Carta de Tereza Cavalcanti a Milton Schwantes. Escrita
há cerca de 4 anos, ao voltar de um encontro da Bolívia. Nessa carta,
afirma a autora, ficou refletida a contribuição desse meu mestre para
meu trabalho como teóloga e para minha vida de fé"
Tereza Cavalcanti é biblista e colaboradora no CEBI-RJ.
Caro Milton,
Lembrei-me muito de você num encontro
latino-americano e caribenho de CEBs que aconteceu recentemente em Santa
Cruz de la Sierra, Bolívia. É que logo na nossa chegada ao local de
alojamento, as conversas entre o povo foram sobre a diversidade dos
alimentos, e os costumes no modo de servi-los. Por exemplo, o que nós
chamamos de banana, na Bolívia e outros países chamam de plátanos.
Banana para eles, só as que são comidas cozidas.
O pessoal que veio do Panamá disse que estava
espantado porque tínhamos água normalmente, o que lá é raro. Sentiram-se
num "hotel 5 estrelas", apesar de estarmos em quartos de 2 por 3
metros, com 3 pessoas dividindo beliches. Na celebração inicial, foi
uma explosão de cores, com a indumentária indígena variadíssima e
belíssima, somada às bandeiras de cada país e aos painéis com os
símbolos das comunidades. O som dos cânticos ritmados e a alegria
estampada nos rostos nos fazia sentirmos como num pequeno paraíso.
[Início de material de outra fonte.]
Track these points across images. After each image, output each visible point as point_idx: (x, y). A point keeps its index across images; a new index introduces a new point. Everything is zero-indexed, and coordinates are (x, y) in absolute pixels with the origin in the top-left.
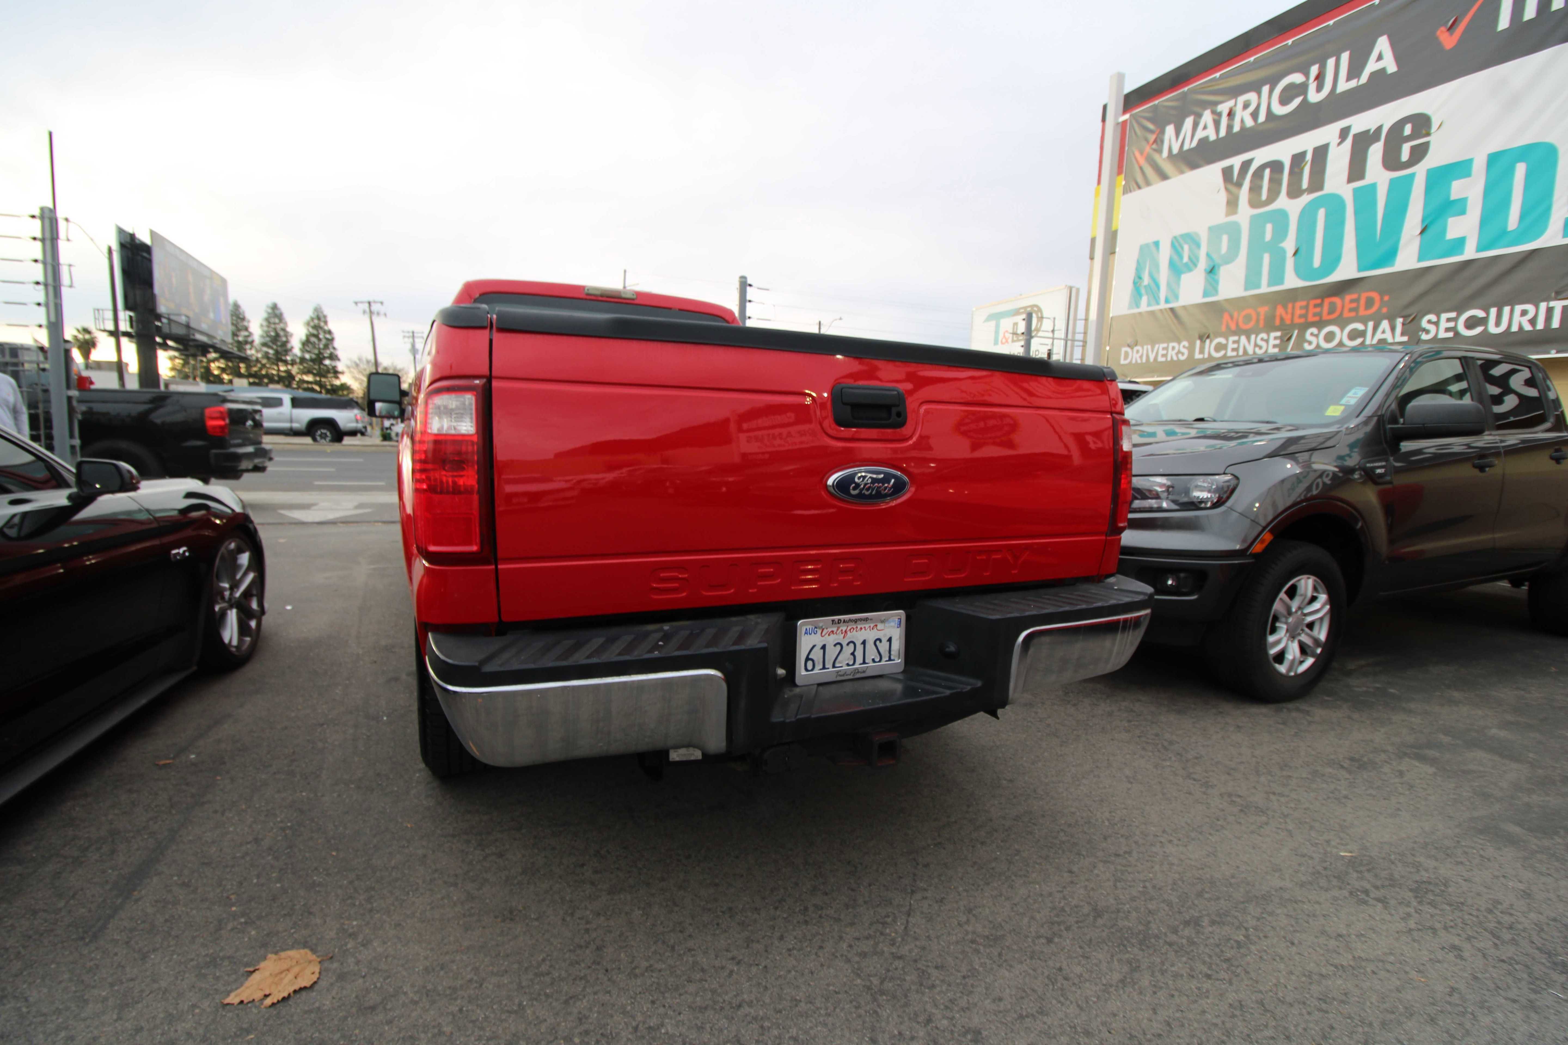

Em seguida, veio a exposição da situação de cada
região e país, enriquecida pelos depoimentos dos delegados, sempre
trazendo a luta pela sobrevivência e contra as grandes mineradoras
estrangeiras, os grandes projetos de hidrelétricas e de agro-negócio,
com suas desastrosas consequências ecológicas, etc..
Diversidade cultural é coisa de pobre!
Juntando tudo aquilo na minha cabeça, quando me
pediram pra participar de um painel de "iluminação teológica", me veio
muito clara a sua contribuição sobre o texto do Gn 11, 1-9, onde a torre
de Babel é interrompida pela dispersão. A dispersão
foi, como você muito bem observou, a solução da luta de resistência
contra o império. Juntei essa sua idéia com uma frase que o Téo (meu
marido) ouviu de um banqueiro: "quem cria diversidade cultural são os
pobres. Os ricos não criam diversidade".
Então a minha palavra no painel foi essa: eu vi
naquela imensa diversidade das culturas dos pobres a melhor forma de
resistência contra um império que impõe uma única língua, um único
modelo de vida, um único pensamento: o império é a reprodução indefinida
do MESMO. Não tolera a diversidade. Você pode ir visitar um shoppíng center em qualquer país do mundo, é tudo igual. Mesmas marcas, mesmas comidas, mesmos cheiros, mesmas roupas...
Então a saída está na recusa de reproduzirmos o
mesmo! Mantenhamos nossa diversidade, que dela virá o outro mundo
possível, que aliás já está aí!
Algumas pessoas vieram após o painel me perguntar de
onde eu tirei essa interpretação de Babel (especialmente os teólogos
homens fazem esse tipo de perguntas às teólogas mulheres) e eu tive um
grande prazer em me referir a você!
Bem, eu queria apenas partilhar com você essa experiência e te agradecer por sua constante "iluminação" em meu trabalho!
Um grande abraço pra você e pra Rose. E muito obrigada por ser quem você é!